▶ TASK STATEMENT: Rewrite each line of the rows below as an item in a numbered list, leaving out any blank lines.

----- INPUT ROWS -----

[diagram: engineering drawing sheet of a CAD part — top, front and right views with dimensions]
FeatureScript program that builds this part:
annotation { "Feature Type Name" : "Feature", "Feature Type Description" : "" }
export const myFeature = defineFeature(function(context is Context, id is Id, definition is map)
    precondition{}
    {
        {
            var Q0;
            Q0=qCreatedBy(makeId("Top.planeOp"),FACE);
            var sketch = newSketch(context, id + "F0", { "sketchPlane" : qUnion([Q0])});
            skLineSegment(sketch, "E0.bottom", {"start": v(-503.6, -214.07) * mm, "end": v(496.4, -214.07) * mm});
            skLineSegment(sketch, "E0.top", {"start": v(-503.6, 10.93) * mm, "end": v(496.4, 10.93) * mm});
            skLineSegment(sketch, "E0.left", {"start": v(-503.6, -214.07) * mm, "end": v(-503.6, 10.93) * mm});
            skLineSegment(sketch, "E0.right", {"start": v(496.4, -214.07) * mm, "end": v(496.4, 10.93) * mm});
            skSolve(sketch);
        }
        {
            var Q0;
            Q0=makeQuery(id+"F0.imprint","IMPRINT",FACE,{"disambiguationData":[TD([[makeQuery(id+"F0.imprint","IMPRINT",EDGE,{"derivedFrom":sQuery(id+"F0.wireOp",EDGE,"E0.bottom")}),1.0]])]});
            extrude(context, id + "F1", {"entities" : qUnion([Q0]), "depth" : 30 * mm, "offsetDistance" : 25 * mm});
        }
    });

-----

▶ ANSWER FOR THE TASK:
1. [diagram: engineering drawing sheet of a CAD part — top, front and right views with dimensions]
2. FeatureScript program that builds this part:
3. annotation { "Feature Type Name" : "Feature", "Feature Type Description" : "" }
4. export const myFeature = defineFeature(function(context is Context, id is Id, definition is map)
5.     precondition{}
6.     {
7.         {
8.             var Q0;
9.             Q0=qCreatedBy(makeId("Top.planeOp"),FACE);
10.             var sketch = newSketch(context, id + "F0", { "sketchPlane" : qUnion([Q0])});
11.             skLineSegment(sketch, "E0.bottom", {"start": v(-503.6, -214.07) * mm, "end": v(496.4, -214.07) * mm});
12.             skLineSegment(sketch, "E0.top", {"start": v(-503.6, 10.93) * mm, "end": v(496.4, 10.93) * mm});
13.             skLineSegment(sketch, "E0.left", {"start": v(-503.6, -214.07) * mm, "end": v(-503.6, 10.93) * mm});
14.             skLineSegment(sketch, "E0.right", {"start": v(496.4, -214.07) * mm, "end": v(496.4, 10.93) * mm});
15.             skSolve(sketch);
16.         }
17.         {
18.             var Q0;
19.             Q0=makeQuery(id+"F0.imprint","IMPRINT",FACE,{"disambiguationData":[TD([[makeQuery(id+"F0.imprint","IMPRINT",EDGE,{"derivedFrom":sQuery(id+"F0.wireOp",EDGE,"E0.bottom")}),1.0]])]});
20.             extrude(context, id + "F1", {"entities" : qUnion([Q0]), "depth" : 30 * mm, "offsetDistance" : 25 * mm});
21.         }
22.     });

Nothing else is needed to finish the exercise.